Adversarial Debiasing

Overview

Adversarial Debiasing is an in-processing fairness technique that leverages adversarial learning to remove unwanted bias from machine learning models. The approach uses a two-network architecture: a predictor network that learns to predict the target variable, and an adversary network that attempts to predict the sensitive attribute from the predictor’s internal representations.

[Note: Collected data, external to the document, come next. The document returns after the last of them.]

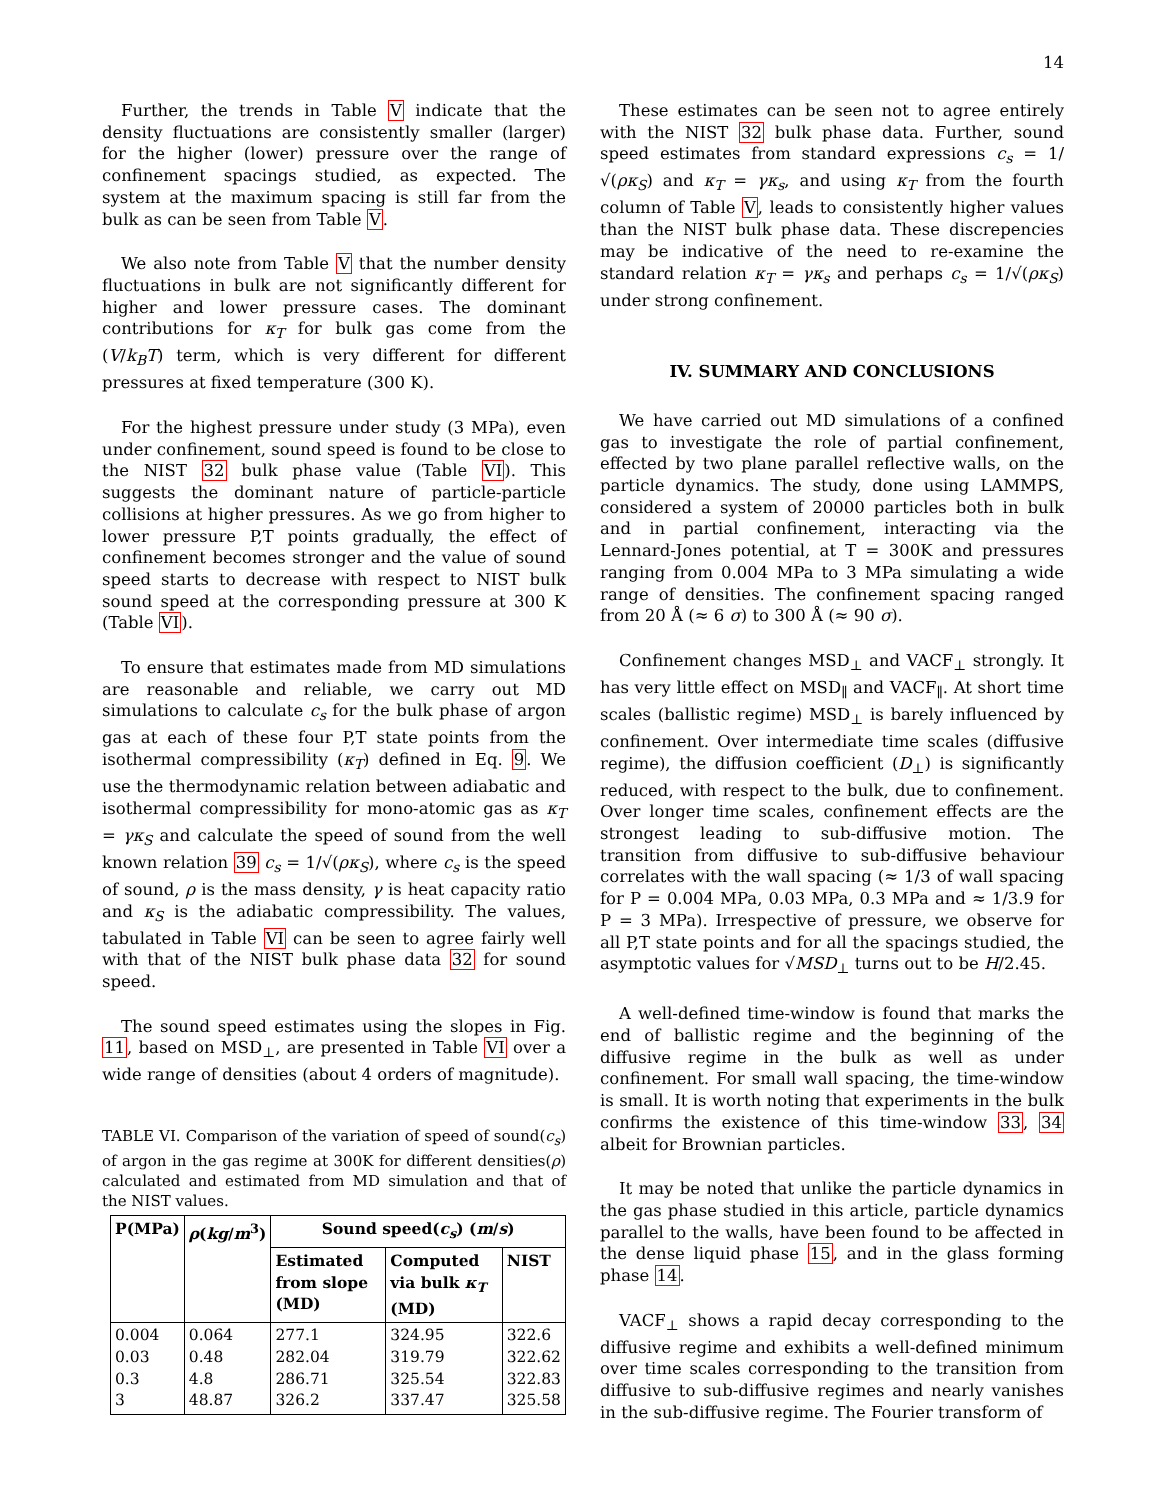14
Further, the trends in Table V indicate that the density fluctuations are consistently smaller (larger) for the higher (lower) pressure over the range of confinement spacings studied, as expected. The system at the maximum spacing is still far from the bulk as can be seen from Table V.
We also note from Table V that the number density fluctuations in bulk are not significantly different for higher and lower pressure cases. The dominant contributions for κ<sub>T</sub> for bulk gas come from the (V/k<sub>B</sub>T) term, which is very different for different pressures at fixed temperature (300 K).
For the highest pressure under study (3 MPa), even under confinement, sound speed is found to be close to the NIST 32 bulk phase value (Table VI). This suggests the dominant nature of particle-particle collisions at higher pressures. As we go from higher to lower pressure P,T points gradually, the effect of confinement becomes stronger and the value of sound speed starts to decrease with respect to NIST bulk sound speed at the corresponding pressure at 300 K (Table VI).
To ensure that estimates made from MD simulations are reasonable and reliable, we carry out MD simulations to calculate c<sub>s</sub> for the bulk phase of argon gas at each of these four P,T state points from the isothermal compressibility (κ<sub>T</sub>) defined in Eq. 9. We use the thermodynamic relation between adiabatic and isothermal compressibility for mono-atomic gas as κ<sub>T</sub> = γκ<sub>S</sub> and calculate the speed of sound from the well known relation 39 c<sub>s</sub> = 1/√(ρκ<sub>S</sub>), where c<sub>s</sub> is the speed of sound, ρ is the mass density, γ is heat capacity ratio and κ<sub>S</sub> is the adiabatic compressibility. The values, tabulated in Table VI can be seen to agree fairly well with that of the NIST bulk phase data 32 for sound speed.
The sound speed estimates using the slopes in Fig. 11, based on MSD<sub>⊥</sub>, are presented in Table VI over a wide range of densities (about 4 orders of magnitude).
TABLE VI. Comparison of the variation of speed of sound(c<sub>s</sub>) of argon in the gas regime at 300K for different densities(ρ) calculated and estimated from MD simulation and that of the NIST values.
| P(MPa) | ρ ( kg / m<sup>3</sup>) | Sound speed( c<sub>s</sub> ) ( m / s ) | | |
| --- | --- | --- | --- | --- |
| | | Estimated from slope (MD) | Computed via bulk κ<sub>T</sub> (MD) | NIST |
| 0.004 0.03 0.3 3 | 0.064 0.48 4.8 48.87 | 277.1 282.04 286.71 326.2 | 324.95 319.79 325.54 337.47 | 322.6 322.62 322.83 325.58 |
These estimates can be seen not to agree entirely with the NIST 32 bulk phase data. Further, sound speed estimates from standard expressions c<sub>s</sub> = 1/√(ρκ<sub>S</sub>) and κ<sub>T</sub> = γκ<sub>s</sub>, and using κ<sub>T</sub> from the fourth column of Table V, leads to consistently higher values than the NIST bulk phase data. These discrepencies may be indicative of the need to re-examine the standard relation κ<sub>T</sub> = γκ<sub>s</sub> and perhaps c<sub>s</sub> = 1/√(ρκ<sub>S</sub>) under strong confinement.
IV. SUMMARY AND CONCLUSIONS
We have carried out MD simulations of a confined gas to investigate the role of partial confinement, effected by two plane parallel reflective walls, on the particle dynamics. The study, done using LAMMPS, considered a system of 20000 particles both in bulk and in partial confinement, interacting via the Lennard-Jones potential, at T = 300K and pressures ranging from 0.004 MPa to 3 MPa simulating a wide range of densities. The confinement spacing ranged from 20 Å (≈ 6 σ) to 300 Å (≈ 90 σ).
Confinement changes MSD<sub>⊥</sub> and VACF<sub>⊥</sub> strongly. It has very little effect on MSD<sub>∥</sub> and VACF<sub>∥</sub>. At short time scales (ballistic regime) MSD<sub>⊥</sub> is barely influenced by confinement. Over intermediate time scales (diffusive regime), the diffusion coefficient (D<sub>⊥</sub>) is significantly reduced, with respect to the bulk, due to confinement. Over longer time scales, confinement effects are the strongest leading to sub-diffusive motion. The transition from diffusive to sub-diffusive behaviour correlates with the wall spacing (≈ 1/3 of wall spacing for P = 0.004 MPa, 0.03 MPa, 0.3 MPa and ≈ 1/3.9 for P = 3 MPa). Irrespective of pressure, we observe for all P,T state points and for all the spacings studied, the asymptotic values for √MSD<sub>⊥</sub> turns out to be H/2.45.
A well-defined time-window is found that marks the end of ballistic regime and the beginning of the diffusive regime in the bulk as well as under confinement. For small wall spacing, the time-window is small. It is worth noting that experiments in the bulk confirms the existence of this time-window 33, 34 albeit for Brownian particles.
It may be noted that unlike the particle dynamics in the gas phase studied in this article, particle dynamics parallel to the walls, have been found to be affected in the dense liquid phase 15, and in the glass forming phase 14.
VACF<sub>⊥</sub> shows a rapid decay corresponding to the diffusive regime and exhibits a well-defined minimum over time scales corresponding to the transition from diffusive to sub-diffusive regimes and nearly vanishes in the sub-diffusive regime. The Fourier transform of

What Problem Does It Solve?

Adversarial Debiasing addresses the challenge of creating fair classifiers by ensuring that the model’s internal representations do not contain information that could be used to discriminate based on protected attributes. It aims to achieve fairness by making it impossible for an adversary to predict the sensitive attribute from the model’s learned features, while still maintaining high accuracy on the main prediction task.

Key Concepts

Adversarial Learning: A technique where two networks compete against each other during training;
Gradient Reversal Layer: A special layer that reverses gradients during backpropagation;
Multi-objective Optimization: Balancing the competing goals of prediction accuracy and fairness;
Representation Learning: Learning internal features that are both predictive and fair.

How It Works

Network Architecture:
- Predictor Network: A standard neural network that learns to predict the target variable;
- Adversary Network: A neural network that attempts to predict the sensitive attribute from the predictor’s internal representations;
- Gradient Reversal Layer: Connects the two networks and reverses gradients during backpropagation.
Training Process:
- The predictor is trained to minimize prediction loss on the target variable;
- The adversary is trained to predict the sensitive attribute from the predictor’s representations;
- The gradient reversal layer ensures that the predictor learns to make its representations useless for predicting the sensitive attribute.
Hyperparameters:
- lambda_adv: Controls the strength of the adversarial component (higher values prioritize fairness over accuracy);
- adv_steps: Number of adversary updates per predictor update;
- Learning rates for both networks;
- Network architecture parameters (hidden dimensions, dropout rates, etc.).

Implementation Details

The FairLib implementation uses PyTorch and includes:

GradientReversalFunction: A custom autograd function that reverses gradients during backpropagation;
Predictor: The main prediction network with batch normalization and dropout for regularization;
Adversary: The adversarial network that tries to predict sensitive attributes;
AdversarialDebiasing: Combines the predictor and adversary with training logic.

Example Usage

import fairlib as fl
from fairlib.inprocessing.adversarial_debiasing import AdversarialDebiasing

# FairLib DataFrame with one protected attribute
df = fl.DataFrame(...)
df.targets = "label"
df.sensitive = "gender"

model = AdversarialDebiasing(
    input_dim=df.shape[1],
    hidden_dim=32,
    output_dim=1,
    sensitive_dim=1,
    lambda_adv=1.0,
)

model.fit(df, num_epochs=20, batch_size=64)

y_pred = model.predict(df)  # tensor with 0/1 predictions

References

B. H. Zhang, B. Lemoine, and M. Mitchell, “Mitigating Unwanted Biases with Adversarial Learning,” AAAI/ACM Conference on Artificial Intelligence, Ethics, and Society, 2018.